→ **DATI DI LAVORO**:
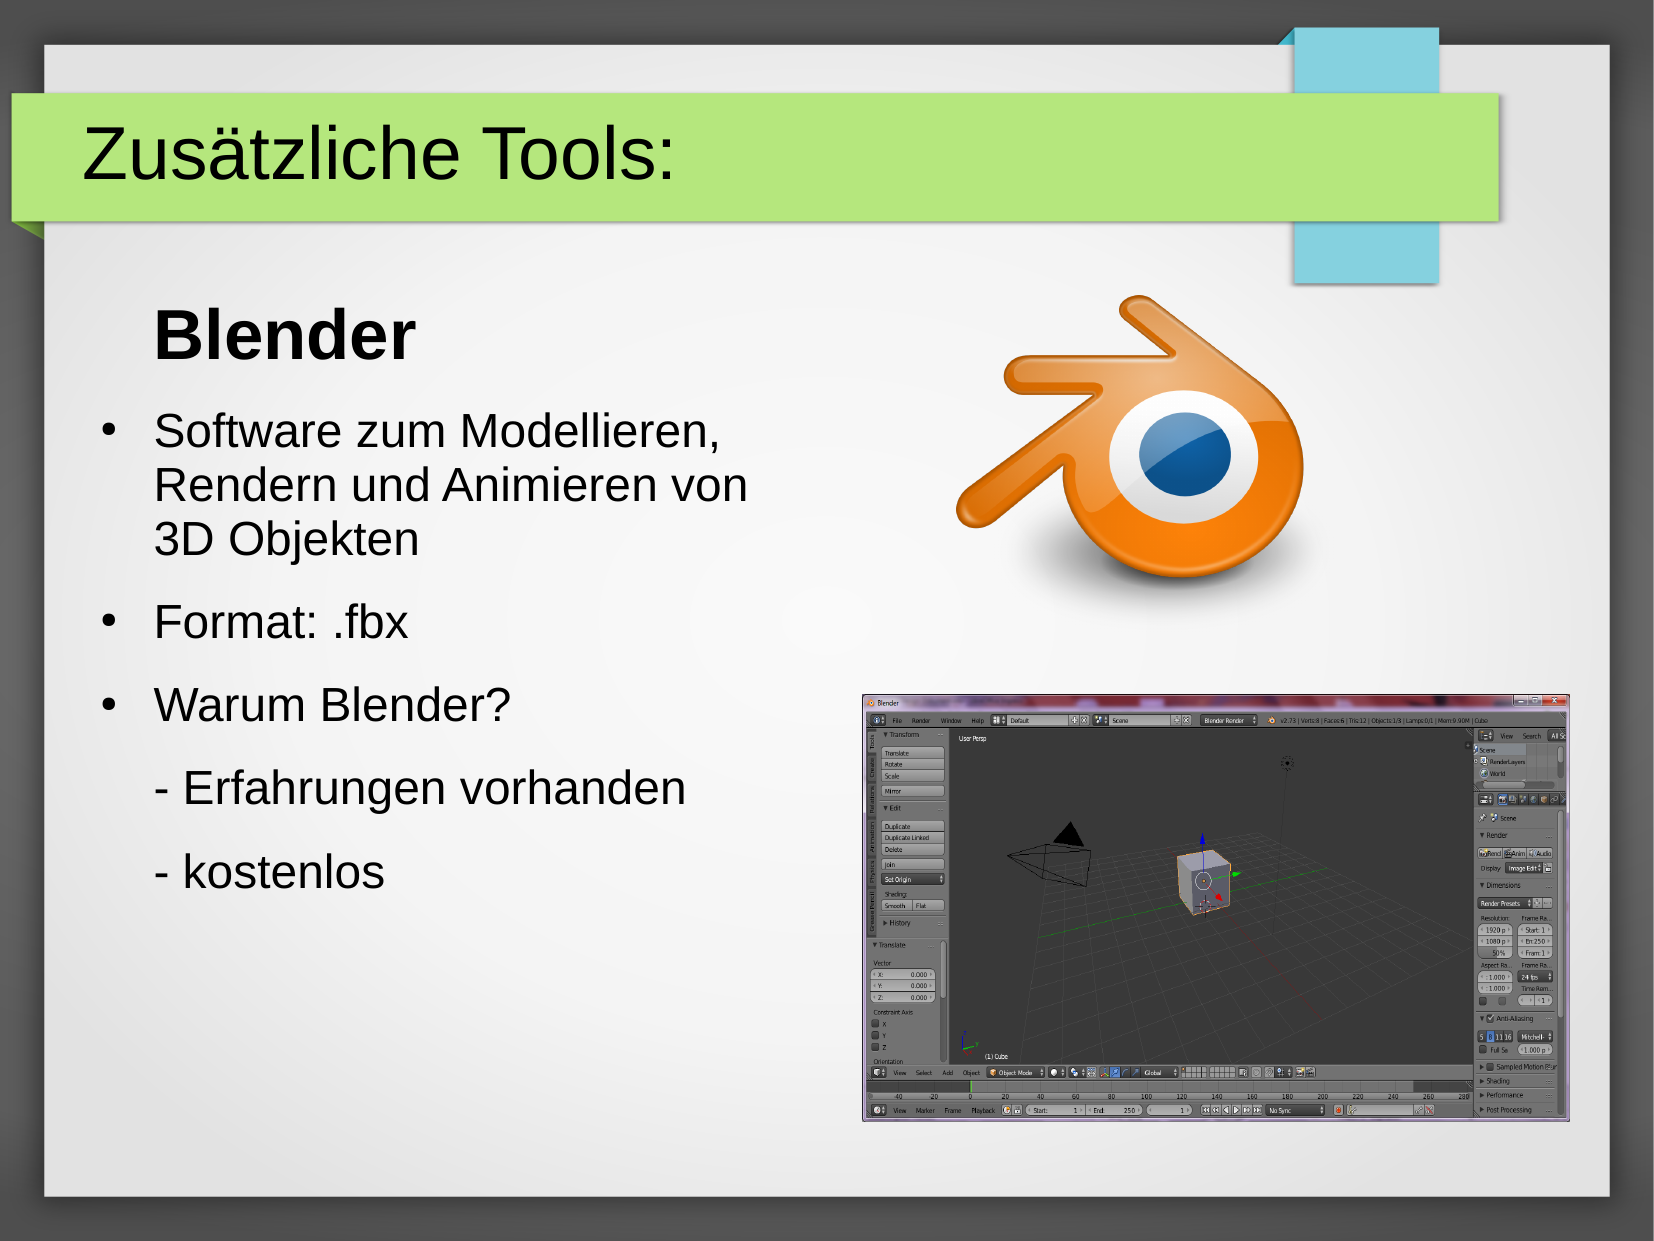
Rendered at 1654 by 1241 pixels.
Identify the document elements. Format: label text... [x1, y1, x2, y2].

list Blender Software zum Modellieren, Rendern und Animieren von 3D Objekten Format: .fbx Warum Blender? - Erfahrungen vorhanden - kostenlos [82, 295, 809, 1015]
picture [0, 0, 1654, 1241]
title Zusätzliche Tools: [82, 94, 1264, 213]
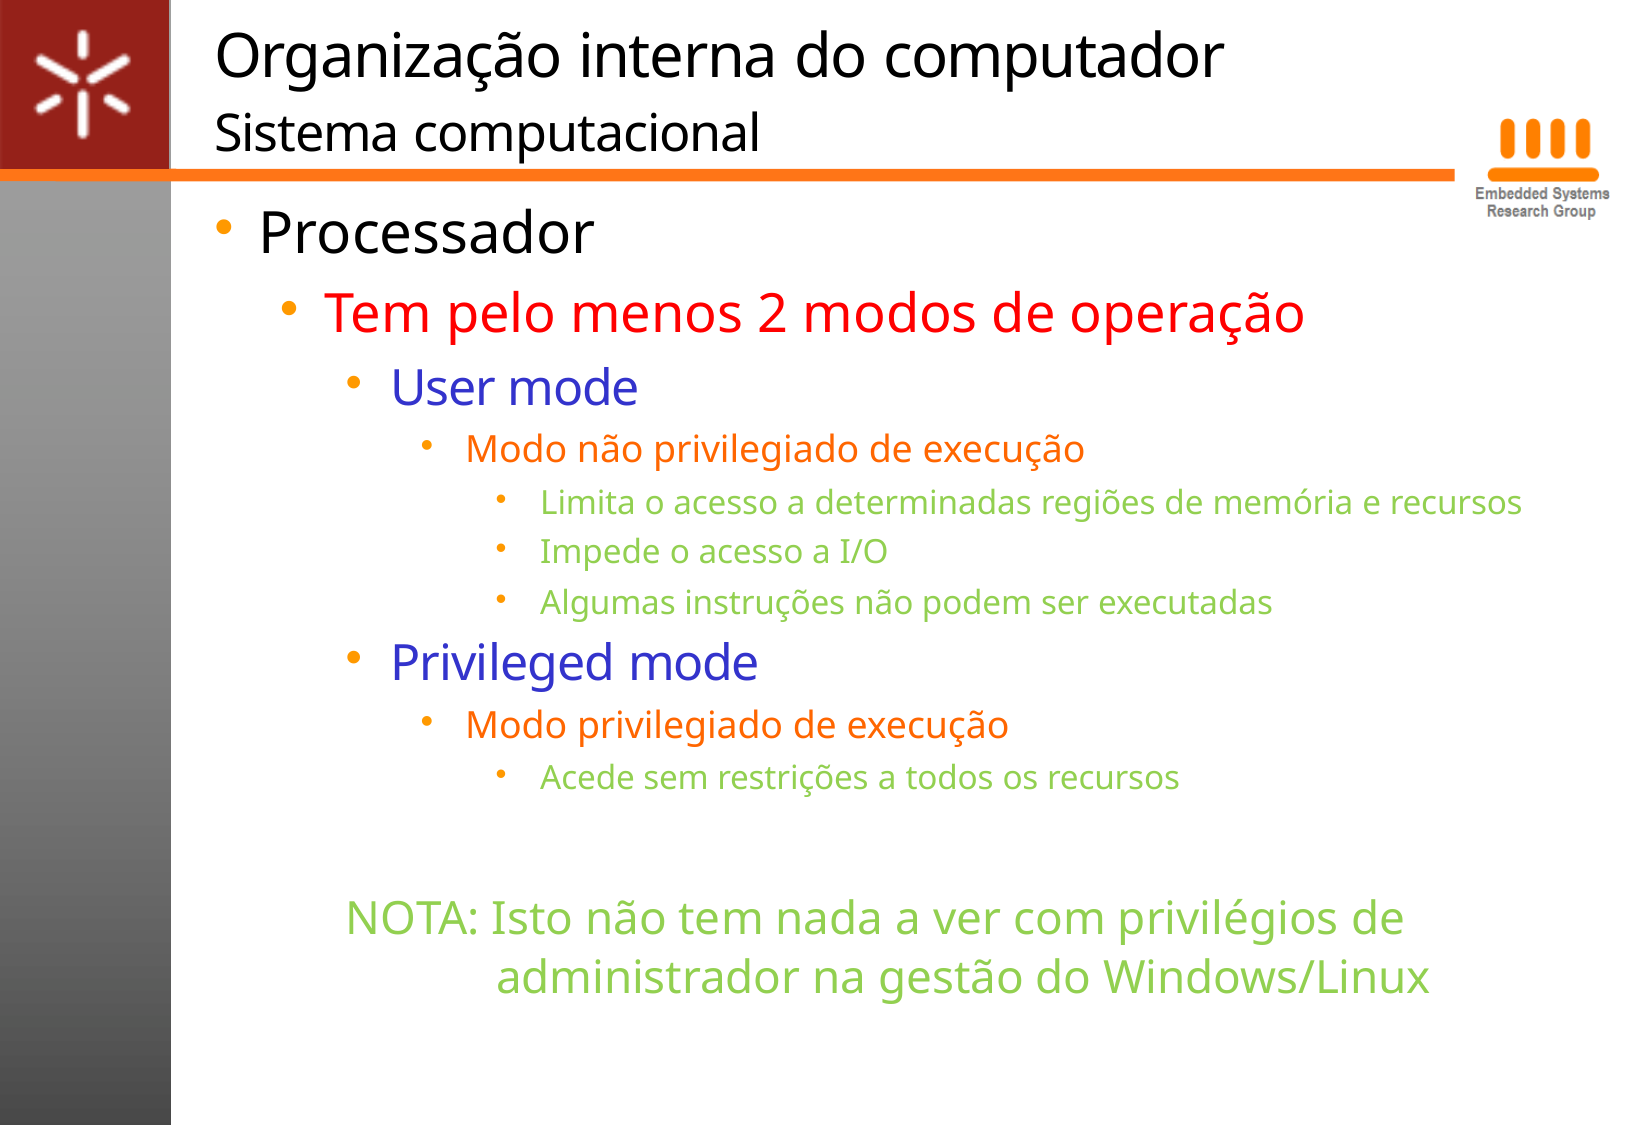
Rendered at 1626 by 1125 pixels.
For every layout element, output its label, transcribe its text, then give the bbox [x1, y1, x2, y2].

→ **CONSEGNA**: Per favore, duplica tutte le righe qui sopra senza cambiare nulla, ma lascia fuori le immagini.

→ **RISPOSTA**:
Rendered at 1654 by 1241 pixels.
Identify the document elements. Format: label text... [x1, y1, x2, y2].

list Blender Software zum Modellieren, Rendern und Animieren von 3D Objekten Format: .fbx Warum Blender? - Erfahrungen vorhanden - kostenlos [82, 295, 809, 1015]
picture [0, 0, 1654, 1241]
title Zusätzliche Tools: [82, 94, 1264, 213]
Rendered at 1626 by 1125 pixels.
For every layout element, output its label, transcribe its text, then give the bbox [x1, y1, x2, y2].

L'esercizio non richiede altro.